Número limite de pacotes recebidos por segundo para uma porta INPUT UDP [apenas por IP, não globalmente] [IPTables do Ubuntu]

#1 resposta do (1 votos)

1

Eu pesquisei e não consigo encontrar uma regra para limitar a contagem dos pacotes de entrada para uma porta INPUT UDP por segundo e por IP.

Eu preciso disso para todos os IPs que se conectam ao meu soquete , não para um específico .

Estou usando o iptables no Ubuntu 14.0.4 LTS amd64.

Estou familiarizado como o UDP funciona. No meu cenário, alguém pode criar um grande número de soquetes UDP usando portas diferentes.

Eu preciso apenas um soquete de um único IP pode se conectar à minha porta UDP.

Isso é possível com o iptables? Conheço o Netfilter e o C ++, posso fazer isso com isso?

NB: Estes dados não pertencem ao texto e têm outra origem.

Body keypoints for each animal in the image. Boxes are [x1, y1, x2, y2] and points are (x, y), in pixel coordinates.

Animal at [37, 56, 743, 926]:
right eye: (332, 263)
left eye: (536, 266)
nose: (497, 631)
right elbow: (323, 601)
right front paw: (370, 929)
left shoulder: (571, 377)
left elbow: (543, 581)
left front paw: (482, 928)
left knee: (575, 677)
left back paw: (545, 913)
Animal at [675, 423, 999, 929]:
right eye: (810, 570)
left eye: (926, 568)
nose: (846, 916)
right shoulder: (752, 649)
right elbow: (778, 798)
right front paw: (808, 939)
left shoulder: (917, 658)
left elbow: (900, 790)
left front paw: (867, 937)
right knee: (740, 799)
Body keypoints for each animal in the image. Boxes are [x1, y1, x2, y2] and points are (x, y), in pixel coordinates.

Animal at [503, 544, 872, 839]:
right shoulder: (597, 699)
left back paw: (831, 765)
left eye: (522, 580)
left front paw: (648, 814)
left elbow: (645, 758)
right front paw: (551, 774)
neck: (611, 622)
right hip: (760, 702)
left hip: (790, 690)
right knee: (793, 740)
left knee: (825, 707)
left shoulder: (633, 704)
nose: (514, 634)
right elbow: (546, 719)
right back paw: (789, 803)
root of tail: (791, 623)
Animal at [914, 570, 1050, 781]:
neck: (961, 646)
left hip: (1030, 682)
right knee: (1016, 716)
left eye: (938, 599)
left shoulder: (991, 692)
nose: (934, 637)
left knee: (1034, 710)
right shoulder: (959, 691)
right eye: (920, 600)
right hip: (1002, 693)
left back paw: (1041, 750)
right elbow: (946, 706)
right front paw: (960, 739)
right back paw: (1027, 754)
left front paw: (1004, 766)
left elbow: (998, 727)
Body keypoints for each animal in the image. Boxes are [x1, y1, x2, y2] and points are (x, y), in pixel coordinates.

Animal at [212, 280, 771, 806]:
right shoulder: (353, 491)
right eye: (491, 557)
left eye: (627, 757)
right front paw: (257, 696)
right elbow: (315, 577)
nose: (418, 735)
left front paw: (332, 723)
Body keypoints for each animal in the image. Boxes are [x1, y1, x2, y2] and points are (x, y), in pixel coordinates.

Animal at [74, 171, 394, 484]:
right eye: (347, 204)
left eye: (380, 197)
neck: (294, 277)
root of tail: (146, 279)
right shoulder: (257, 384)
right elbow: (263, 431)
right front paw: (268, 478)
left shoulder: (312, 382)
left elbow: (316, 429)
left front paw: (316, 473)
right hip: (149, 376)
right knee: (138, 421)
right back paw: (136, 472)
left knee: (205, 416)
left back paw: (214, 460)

iptables firewall rate-limiting ubuntu connlimit

por AssassiN 03.03.2016 / 15:05

1 resposta

Tags iptables firewall rate-limiting ubuntu connlimit

Phpmyadmin no FreeBSD 10.3 e Nginx 1.10.1 Caracteres estranhos no log nginx começando com \ x

score 1 · Accepted Answer

Veja o que você pode fazer:

iptables -A INPUT -p udp -s 111.111.111.111 --dport 123 -m limit --limit 25/minute --limit-burst 100 -j ACCEPT

Você precisa ter a extensão limit do iptables. O exemplo fornecido limita o máximo de 25 conexões por minuto. O limit-burst 100 indica que o limite / minuto será aplicado somente depois que o número total de conexões atingir o limite de burst.

Do manual:

-s, --source address[/mask][,...]
              Source specification. Address can be either a network name, a hostname, a network IP address (with  /mask),  or  a  plain  IP
              address.  Hostnames  will be resolved once only, before the rule is submitted to the kernel.  Please note that specifying any
              name to be resolved with a remote query such as DNS is a really bad idea.  The mask can be either an ipv4 network  mask  (for
              iptables) or a plain number, specifying the number of 1's at the left side of the network mask.  Thus, an iptables mask of 24
              is equivalent to 255.255.255.0.  A "!" argument before the address specification inverts the sense of the address.  The  flag
              --src  is an alias for this option.  Multiple addresses can be specified, but this will expand to multiple rules (when adding
              with -A), or will cause multiple rules to be deleted (with -D).